Мир перевернулся и застыл.
Голову троянского царевича
Бросили сегодня через тын.


Что же вы? Глазам своим не верите?
Или ужас высушил глаза?
«Может, эти люди все же нелюди?» -
Чей-то рот трясущийся сказал.


И стояли, словно речь утратили,
Бессловесным криком залиты,
И не знали, как поведать матери
Разом обескровленные рты.


И в тиши дверные петли взвизгнули,
Хлопнули о каменную кладь…
Чья-то дочка выскочила из дому,
Улицу бегом пересекла


И в пыли, босая, полуголая,
Косы по брусчатке расхлестав,
Милую отрубленную голову
Целовала в мертвые уста…


***


( Мать )
Птица-сон над морем плачет,
Волны бьются в плес…
Лучше бы тебя, мой мальчик,
Волк лесной унес.


Бейся, море, сердце, бейся,
Бей, моя тоска!
Лучше б мне тебя младенцем
До смерти заспать.


Корабли уйдут на Пилос,
Мы – в морскую ширь…
Мать на свете загостилась,
Мальчик – поспешил.


Оттого и плачет пена
Солью о гранит:
Самый младший умер первым,
Не с кем хоронить!


Не проторена дорога
На могильный пир.
Скоро будет слишком много,
Мальчик, потерпи!


Чуть бредет моя погибель,
Не сбивая ног…
Обогреть тебя в могиле
Некому, сынок.


***


( Возлюбленная )


Отворите ворота, гонцы на стене отвесной!
Ярче всяких рубинов убор на челе моем.
Отворите ворота! Грядет к жениху невеста
На ложницу, покрытую прахом и вороньем.


Не держите под локти. Дитя я или больная?
Не шепчите напрасно, рукой заслоняя рты, -
Как могли вы подумать, что я его не узнаю
Без красы его губ, без кудрей, что ветром свиты?

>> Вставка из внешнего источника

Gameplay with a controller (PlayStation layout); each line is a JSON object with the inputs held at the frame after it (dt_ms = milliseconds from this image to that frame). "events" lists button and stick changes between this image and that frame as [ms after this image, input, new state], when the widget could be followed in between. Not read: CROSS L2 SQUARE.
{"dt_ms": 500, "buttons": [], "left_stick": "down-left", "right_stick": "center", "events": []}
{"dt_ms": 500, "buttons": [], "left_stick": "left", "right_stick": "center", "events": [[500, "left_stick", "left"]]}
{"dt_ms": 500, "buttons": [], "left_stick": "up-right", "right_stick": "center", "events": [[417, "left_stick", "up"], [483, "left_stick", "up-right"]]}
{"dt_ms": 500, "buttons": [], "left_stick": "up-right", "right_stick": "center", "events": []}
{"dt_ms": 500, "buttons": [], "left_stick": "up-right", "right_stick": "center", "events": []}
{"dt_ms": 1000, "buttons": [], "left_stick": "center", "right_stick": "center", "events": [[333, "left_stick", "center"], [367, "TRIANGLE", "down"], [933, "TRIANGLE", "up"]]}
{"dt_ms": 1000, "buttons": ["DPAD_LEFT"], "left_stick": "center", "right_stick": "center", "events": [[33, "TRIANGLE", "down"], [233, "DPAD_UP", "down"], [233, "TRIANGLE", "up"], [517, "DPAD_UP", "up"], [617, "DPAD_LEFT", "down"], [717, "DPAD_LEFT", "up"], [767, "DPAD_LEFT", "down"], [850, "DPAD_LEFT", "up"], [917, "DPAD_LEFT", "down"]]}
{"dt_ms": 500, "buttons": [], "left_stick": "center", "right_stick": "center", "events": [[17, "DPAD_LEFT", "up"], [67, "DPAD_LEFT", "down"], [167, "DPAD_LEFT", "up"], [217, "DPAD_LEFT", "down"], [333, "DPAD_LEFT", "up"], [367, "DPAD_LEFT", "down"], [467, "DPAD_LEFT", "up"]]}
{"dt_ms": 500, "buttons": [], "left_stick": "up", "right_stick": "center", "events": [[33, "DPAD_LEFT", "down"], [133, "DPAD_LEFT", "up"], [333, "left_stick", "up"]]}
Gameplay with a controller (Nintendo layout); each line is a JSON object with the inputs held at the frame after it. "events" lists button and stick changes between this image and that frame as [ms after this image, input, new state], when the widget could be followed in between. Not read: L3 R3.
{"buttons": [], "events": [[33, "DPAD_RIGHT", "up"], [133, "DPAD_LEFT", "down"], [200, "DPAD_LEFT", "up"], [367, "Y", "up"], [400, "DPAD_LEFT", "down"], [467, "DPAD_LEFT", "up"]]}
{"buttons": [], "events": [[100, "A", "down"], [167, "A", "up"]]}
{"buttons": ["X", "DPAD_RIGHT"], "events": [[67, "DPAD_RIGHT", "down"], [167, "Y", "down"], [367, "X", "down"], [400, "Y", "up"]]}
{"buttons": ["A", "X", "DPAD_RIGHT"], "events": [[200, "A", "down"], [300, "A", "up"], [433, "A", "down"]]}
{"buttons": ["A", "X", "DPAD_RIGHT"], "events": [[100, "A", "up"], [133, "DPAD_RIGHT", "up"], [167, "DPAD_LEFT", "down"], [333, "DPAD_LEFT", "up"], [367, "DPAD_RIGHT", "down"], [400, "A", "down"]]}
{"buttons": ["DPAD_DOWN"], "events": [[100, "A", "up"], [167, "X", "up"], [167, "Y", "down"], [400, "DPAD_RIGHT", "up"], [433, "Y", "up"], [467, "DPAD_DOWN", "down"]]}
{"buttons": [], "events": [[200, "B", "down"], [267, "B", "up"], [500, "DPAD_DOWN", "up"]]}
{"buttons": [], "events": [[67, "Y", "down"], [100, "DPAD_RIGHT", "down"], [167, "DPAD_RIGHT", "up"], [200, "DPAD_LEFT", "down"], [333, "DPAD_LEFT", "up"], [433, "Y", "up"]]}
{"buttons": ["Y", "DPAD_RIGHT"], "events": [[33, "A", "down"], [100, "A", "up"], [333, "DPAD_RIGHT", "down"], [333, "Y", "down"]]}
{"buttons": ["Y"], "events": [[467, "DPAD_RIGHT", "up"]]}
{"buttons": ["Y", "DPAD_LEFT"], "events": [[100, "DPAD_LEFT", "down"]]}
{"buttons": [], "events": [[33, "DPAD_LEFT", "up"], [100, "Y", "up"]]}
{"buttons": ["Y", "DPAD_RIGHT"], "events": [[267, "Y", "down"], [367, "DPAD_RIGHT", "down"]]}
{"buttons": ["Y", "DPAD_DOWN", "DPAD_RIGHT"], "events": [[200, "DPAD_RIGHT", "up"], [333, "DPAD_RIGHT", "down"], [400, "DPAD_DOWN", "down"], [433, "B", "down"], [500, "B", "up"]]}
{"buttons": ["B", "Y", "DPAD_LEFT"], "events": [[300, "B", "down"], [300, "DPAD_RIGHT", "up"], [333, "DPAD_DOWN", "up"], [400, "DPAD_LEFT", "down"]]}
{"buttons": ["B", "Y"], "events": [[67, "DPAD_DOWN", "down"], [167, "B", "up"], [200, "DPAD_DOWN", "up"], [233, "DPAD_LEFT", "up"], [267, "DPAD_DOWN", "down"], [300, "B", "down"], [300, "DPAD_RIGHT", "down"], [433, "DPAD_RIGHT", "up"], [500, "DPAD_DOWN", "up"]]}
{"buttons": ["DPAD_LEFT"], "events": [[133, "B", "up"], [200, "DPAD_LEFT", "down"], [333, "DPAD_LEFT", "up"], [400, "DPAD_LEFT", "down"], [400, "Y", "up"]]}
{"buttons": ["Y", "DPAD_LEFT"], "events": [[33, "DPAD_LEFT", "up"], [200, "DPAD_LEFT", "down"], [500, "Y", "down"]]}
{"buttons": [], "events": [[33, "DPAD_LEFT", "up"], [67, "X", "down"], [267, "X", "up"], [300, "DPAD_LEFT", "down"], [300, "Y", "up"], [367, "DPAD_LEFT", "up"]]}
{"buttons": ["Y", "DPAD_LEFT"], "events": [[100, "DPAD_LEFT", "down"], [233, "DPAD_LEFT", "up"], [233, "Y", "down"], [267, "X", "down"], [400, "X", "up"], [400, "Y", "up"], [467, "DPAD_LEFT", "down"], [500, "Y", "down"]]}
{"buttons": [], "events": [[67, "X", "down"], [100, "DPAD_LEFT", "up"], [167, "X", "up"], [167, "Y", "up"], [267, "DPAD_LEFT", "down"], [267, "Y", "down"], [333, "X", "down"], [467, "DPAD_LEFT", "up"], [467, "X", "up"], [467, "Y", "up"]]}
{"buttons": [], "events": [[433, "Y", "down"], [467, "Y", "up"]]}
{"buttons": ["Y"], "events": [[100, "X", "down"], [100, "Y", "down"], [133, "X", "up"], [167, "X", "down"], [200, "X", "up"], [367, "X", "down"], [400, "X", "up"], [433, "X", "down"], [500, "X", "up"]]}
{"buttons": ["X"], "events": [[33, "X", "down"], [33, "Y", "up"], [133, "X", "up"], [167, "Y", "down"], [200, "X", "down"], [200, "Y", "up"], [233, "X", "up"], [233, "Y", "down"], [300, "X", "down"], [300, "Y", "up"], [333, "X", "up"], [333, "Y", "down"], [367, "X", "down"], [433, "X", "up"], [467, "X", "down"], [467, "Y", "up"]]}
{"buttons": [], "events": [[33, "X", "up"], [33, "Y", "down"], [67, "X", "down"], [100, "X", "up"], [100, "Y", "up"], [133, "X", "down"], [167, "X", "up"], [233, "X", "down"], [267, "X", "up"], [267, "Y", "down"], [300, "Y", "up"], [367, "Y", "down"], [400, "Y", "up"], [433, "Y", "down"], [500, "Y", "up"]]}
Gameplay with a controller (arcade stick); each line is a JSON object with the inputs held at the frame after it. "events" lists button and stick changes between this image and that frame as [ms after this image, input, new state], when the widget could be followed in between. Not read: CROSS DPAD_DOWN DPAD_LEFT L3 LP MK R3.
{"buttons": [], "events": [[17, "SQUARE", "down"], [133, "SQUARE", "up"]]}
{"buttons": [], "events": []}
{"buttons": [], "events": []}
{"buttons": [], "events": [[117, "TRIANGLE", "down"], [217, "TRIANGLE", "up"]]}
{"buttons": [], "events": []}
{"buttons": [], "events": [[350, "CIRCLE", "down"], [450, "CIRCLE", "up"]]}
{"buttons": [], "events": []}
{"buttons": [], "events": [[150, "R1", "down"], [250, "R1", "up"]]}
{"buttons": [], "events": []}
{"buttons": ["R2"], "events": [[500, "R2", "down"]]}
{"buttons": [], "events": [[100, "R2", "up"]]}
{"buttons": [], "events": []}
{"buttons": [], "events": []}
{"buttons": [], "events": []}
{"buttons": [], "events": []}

Как узнаю его? По одеждам, что были белы
Только днем, до багряной и серой на них росы;
Как узнаю его? По кольцу, что сама надела,
Что сорвал мародер или с пальцем отгрызли псы.


Как узнаю? Слепые! Невинным – гадать на блюдцах,
Погружая глаза и сердца в толокняный жбан;
Как узнаю? Да мать или сестры – и те собьются
В счете родинок, лучше знакомых моим губам!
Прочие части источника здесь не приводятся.